Ein Anachronismus, der krasser nicht sein könnte. Die Heiligen Drei Könige finden das Jesuskind. Der älteste von ihnen entbietet eben den Handkuss, der auch heute noch in der katholischen Kirche im Kuss auf den Ring eines Bischofs und vor allem den Fischerring des Papstes lebendig ist. Zur selben Zeit ist an der ruinösen Wand des Stalles inmitten einer spätmittelalterlichen Stadt, mit der der Künstler ein überzeitliches Betlehem symbolisiert, ein Kruzifix zu sehen. Ein Kruzifix!
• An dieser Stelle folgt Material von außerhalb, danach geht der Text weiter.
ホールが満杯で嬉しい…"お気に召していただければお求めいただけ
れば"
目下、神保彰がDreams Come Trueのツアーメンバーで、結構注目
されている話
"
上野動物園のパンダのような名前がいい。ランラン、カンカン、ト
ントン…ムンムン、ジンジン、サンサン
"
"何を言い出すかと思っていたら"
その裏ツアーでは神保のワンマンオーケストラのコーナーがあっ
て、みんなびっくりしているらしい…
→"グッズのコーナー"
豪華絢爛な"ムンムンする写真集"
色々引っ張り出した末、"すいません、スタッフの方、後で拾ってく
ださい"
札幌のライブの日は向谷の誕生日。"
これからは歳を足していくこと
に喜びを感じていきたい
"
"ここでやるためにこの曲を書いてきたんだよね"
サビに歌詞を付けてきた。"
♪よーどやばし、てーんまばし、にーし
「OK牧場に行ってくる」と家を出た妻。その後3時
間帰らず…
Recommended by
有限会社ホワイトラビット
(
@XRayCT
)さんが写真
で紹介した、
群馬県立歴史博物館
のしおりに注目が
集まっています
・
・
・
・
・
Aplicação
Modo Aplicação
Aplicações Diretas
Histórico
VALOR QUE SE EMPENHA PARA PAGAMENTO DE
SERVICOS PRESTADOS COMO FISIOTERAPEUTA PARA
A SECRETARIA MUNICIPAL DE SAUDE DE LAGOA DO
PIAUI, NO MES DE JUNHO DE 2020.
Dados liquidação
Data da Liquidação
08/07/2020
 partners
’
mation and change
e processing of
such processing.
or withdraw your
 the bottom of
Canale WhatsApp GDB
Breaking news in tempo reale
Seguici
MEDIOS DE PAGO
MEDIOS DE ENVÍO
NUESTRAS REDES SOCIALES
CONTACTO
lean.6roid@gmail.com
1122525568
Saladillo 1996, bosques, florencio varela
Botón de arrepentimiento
Die Kreuzigung Christi als Gegenstand der Erinnerung, und das zum Zeitpunkt der Epiphanie, also der Anbetung der Heiligen Drei Könige Caspar, Melchior und Balthasar. Beim Nachdenken über diese unglaubliche Gleichzeitigkeit des Ungleichzeitigen gehen die Gedanken schnell auf das Erlösungswerk Christi, in dem genau dies geschieht. Die Zeitlichkeit wird aufgehoben, am Kreuz werden erlöst alle, die schon lebten und die noch leben werden. Das Geheimnis des Glaubens wird hier angedeutet. Seine Größe bleibt unfassbar.
Diese Darstellung der Epiphanie stammt aus Köln. Der berühmte Maler Rogier van der Weyden aus dem flämischen Tournai, auch Doornik, malte sie zwischen 1450, wo er Köln bereiste und 1455, dem Jahr, für das die Fertigstellung aktenkundig ist. Sie gehört zu einem Triptychon, dem sogenannten Columba-Altar, auch Dreikönigsaltar, heute eines der Hauptwerke in der Alten Pinakothek in München. Rogier malte mit Ölfarben auf Eichenholz, und das gesamte Gemälde, von dem wir hier den mittleren Teil als Ausschnitt zeigen, misst 139,5 mal 152,9 cm.
Viele interessante Details hat der Maler eingearbeitet. Der jüngste König, rechts im Bild, könnte den Burgunder Karl den Kühnen darstellen. Bescheiden, aber doch präsent kniet links hinter Josef der Stifter des Gemäldes, also der Geldgeber, es ist der Kölner Patrizier Goddert von dem Wasservass. Den Hintergrund, durch die Bögen des kirchenartig ausgeführten Stalles sichtbar, bildet eine weite Landschaft, perspektivisch korrekt, in der auf Hügeln eine Stadt im Stil der Spätgotik angeordnet ist – eine erstrangige Quelle für die Einordnung und Beurteilung der spätmittelalterlichen Baugeschichte.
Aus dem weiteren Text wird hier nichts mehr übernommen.